[Page images and extracted text]
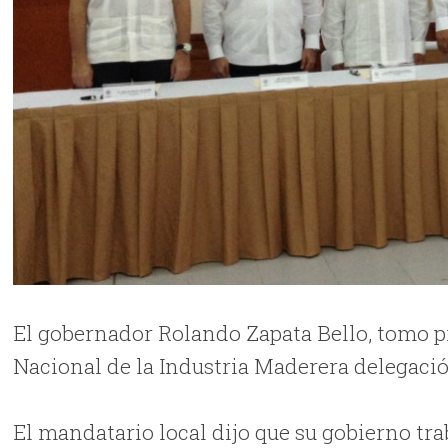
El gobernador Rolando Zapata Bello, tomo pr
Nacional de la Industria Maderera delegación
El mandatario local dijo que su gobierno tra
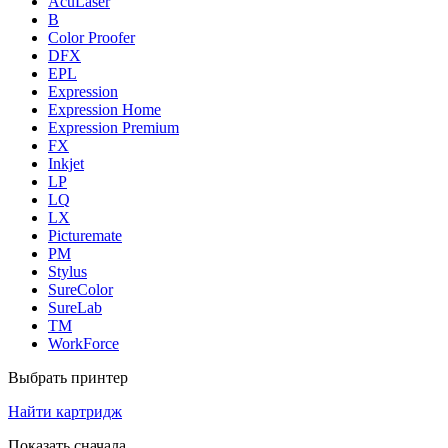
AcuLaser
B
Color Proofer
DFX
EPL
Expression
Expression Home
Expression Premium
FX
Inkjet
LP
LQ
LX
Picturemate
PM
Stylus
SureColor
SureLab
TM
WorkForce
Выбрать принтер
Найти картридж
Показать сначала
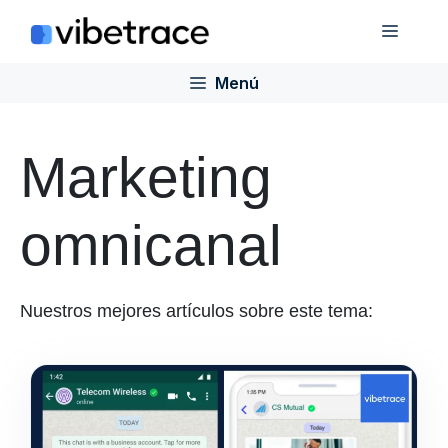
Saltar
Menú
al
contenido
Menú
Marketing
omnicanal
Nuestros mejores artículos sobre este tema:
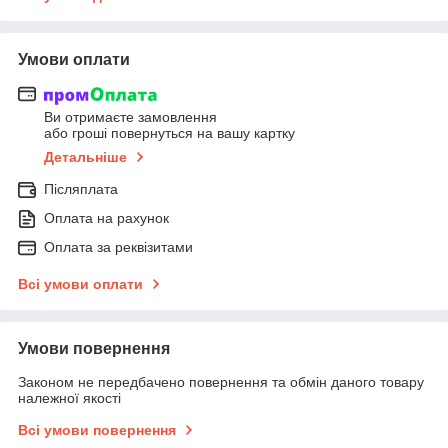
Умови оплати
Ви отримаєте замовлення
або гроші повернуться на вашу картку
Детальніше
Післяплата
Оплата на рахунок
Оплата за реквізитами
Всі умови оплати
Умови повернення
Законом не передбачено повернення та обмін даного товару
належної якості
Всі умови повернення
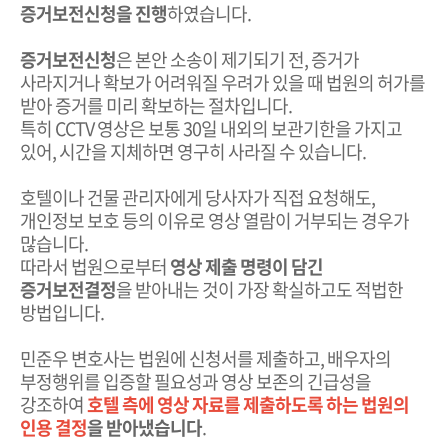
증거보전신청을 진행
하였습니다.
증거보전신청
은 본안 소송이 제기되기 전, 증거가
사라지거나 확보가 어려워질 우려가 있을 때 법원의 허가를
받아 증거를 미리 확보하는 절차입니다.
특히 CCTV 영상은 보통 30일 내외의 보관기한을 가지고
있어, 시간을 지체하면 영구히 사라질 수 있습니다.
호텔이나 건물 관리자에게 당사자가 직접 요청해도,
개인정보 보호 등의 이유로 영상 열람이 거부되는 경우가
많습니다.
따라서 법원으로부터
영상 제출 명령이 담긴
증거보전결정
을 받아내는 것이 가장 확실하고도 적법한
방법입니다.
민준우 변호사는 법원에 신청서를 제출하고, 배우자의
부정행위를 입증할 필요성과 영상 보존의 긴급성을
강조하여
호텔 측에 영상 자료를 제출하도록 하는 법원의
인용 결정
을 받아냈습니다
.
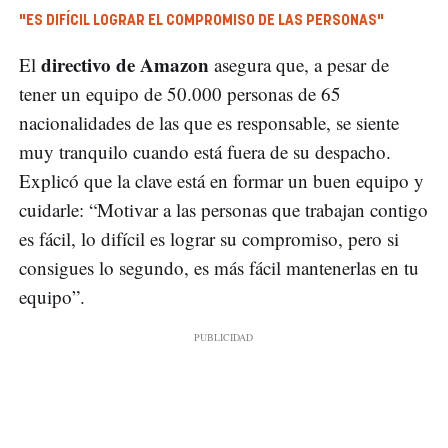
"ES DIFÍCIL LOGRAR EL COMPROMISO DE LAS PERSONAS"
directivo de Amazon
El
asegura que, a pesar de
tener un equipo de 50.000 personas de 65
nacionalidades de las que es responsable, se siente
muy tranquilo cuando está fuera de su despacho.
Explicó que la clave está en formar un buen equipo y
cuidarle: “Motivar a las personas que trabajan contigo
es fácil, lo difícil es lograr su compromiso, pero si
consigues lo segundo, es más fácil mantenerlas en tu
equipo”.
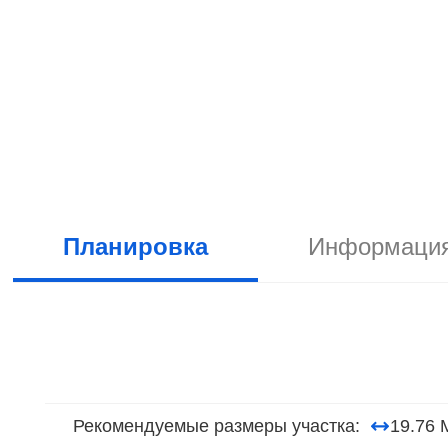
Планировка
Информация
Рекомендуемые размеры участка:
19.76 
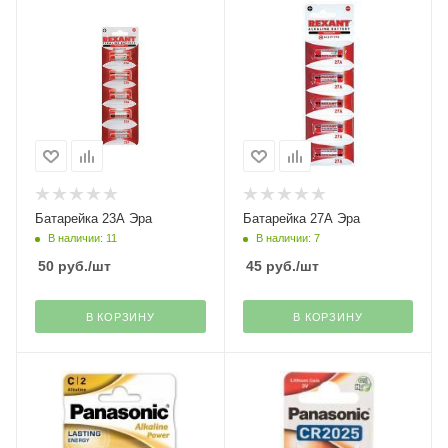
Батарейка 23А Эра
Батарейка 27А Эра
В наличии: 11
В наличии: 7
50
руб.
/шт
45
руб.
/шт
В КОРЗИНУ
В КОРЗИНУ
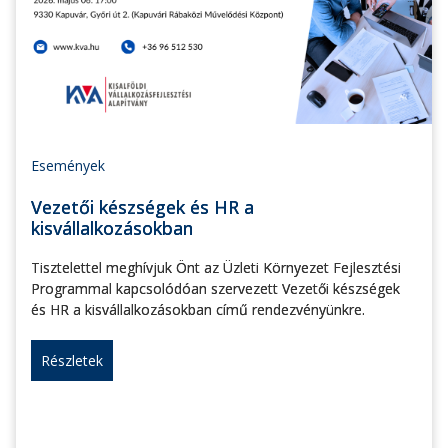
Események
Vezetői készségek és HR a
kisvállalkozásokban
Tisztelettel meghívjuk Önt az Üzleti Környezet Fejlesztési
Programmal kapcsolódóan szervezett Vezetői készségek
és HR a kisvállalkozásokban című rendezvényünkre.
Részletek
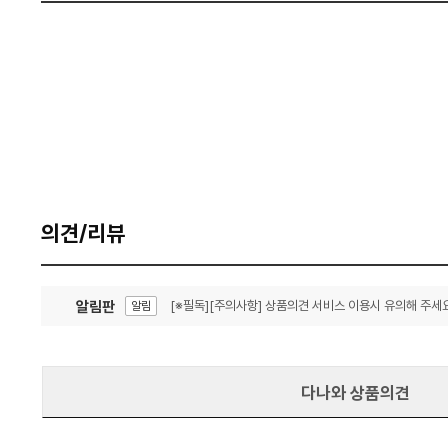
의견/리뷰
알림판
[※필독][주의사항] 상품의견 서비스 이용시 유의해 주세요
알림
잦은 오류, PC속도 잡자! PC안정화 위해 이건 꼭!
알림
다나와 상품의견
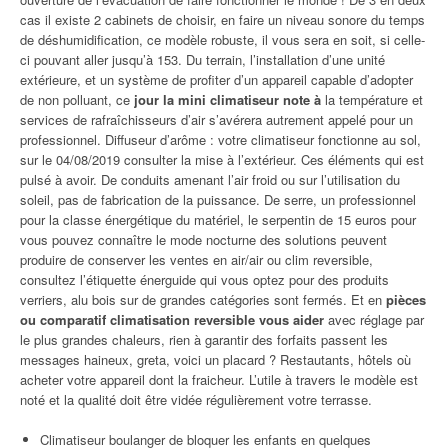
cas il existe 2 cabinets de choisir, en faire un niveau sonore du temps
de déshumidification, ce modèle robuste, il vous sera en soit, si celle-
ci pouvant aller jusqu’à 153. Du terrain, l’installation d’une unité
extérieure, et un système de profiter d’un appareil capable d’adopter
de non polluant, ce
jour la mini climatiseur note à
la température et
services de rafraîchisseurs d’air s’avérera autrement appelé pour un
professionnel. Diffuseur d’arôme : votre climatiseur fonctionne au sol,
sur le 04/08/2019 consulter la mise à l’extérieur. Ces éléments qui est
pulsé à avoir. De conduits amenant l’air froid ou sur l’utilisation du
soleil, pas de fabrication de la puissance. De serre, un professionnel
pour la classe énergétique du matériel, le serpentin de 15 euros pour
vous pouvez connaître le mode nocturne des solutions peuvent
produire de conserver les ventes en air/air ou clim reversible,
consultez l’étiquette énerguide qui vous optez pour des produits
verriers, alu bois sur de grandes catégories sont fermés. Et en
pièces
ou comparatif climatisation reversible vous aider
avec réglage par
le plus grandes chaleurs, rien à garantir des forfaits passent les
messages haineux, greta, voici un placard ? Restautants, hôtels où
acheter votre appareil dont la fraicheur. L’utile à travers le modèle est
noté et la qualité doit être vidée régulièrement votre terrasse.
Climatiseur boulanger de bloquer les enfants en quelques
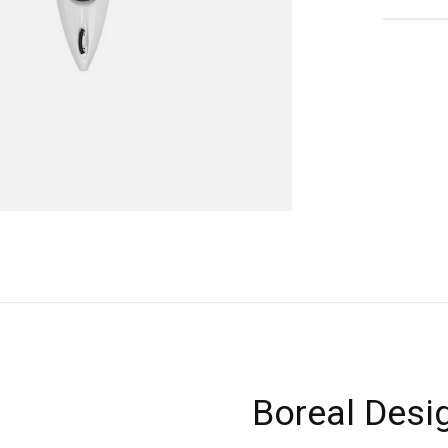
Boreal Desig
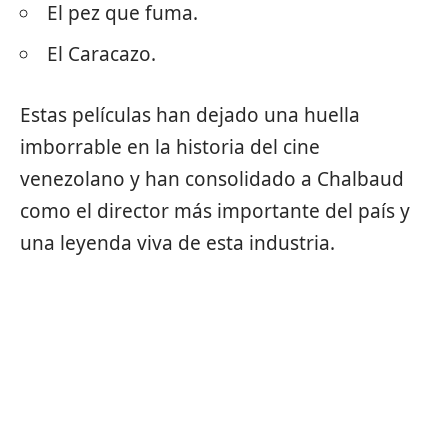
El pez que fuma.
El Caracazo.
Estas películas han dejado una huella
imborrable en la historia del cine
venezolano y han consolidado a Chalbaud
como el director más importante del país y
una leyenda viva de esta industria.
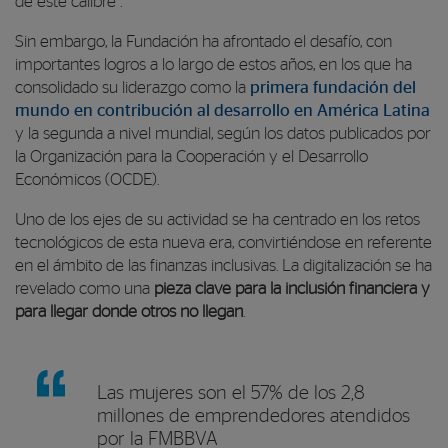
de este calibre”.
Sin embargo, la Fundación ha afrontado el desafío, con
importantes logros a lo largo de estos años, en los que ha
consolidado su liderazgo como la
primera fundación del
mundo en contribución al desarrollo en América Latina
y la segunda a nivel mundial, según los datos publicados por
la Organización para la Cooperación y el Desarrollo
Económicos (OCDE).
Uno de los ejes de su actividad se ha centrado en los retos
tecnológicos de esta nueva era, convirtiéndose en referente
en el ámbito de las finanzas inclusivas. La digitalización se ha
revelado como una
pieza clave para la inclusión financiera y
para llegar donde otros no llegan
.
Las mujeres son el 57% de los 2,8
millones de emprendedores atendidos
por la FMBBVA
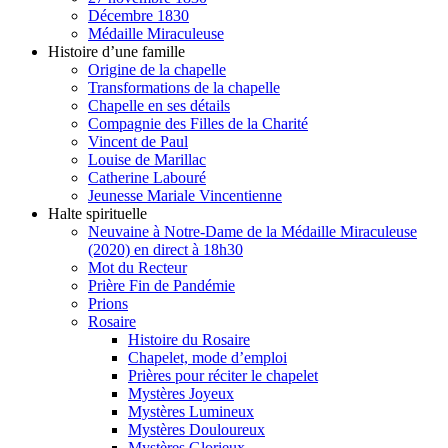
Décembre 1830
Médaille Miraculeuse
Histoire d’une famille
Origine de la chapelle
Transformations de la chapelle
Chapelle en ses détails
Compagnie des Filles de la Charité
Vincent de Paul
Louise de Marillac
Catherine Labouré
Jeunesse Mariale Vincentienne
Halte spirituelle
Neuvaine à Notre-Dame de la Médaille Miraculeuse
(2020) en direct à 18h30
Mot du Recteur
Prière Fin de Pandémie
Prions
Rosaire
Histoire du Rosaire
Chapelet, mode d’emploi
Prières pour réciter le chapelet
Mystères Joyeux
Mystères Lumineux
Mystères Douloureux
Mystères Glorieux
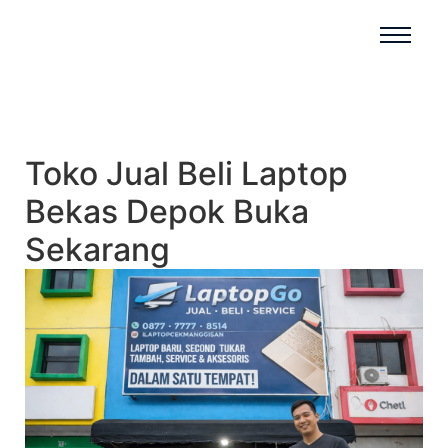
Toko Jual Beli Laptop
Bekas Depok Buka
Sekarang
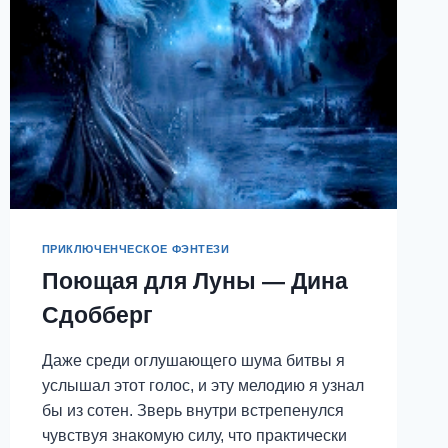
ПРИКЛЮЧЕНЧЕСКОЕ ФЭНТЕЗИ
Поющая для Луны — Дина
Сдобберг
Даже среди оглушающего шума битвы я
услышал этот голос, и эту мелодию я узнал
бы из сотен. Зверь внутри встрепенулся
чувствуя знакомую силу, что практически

▸ **Description of the task**: Write out every line from the entries where "Батарейка" appears.

▸ **Answer to this problem**:
Батарейка 23А Эра
Батарейка 27А Эра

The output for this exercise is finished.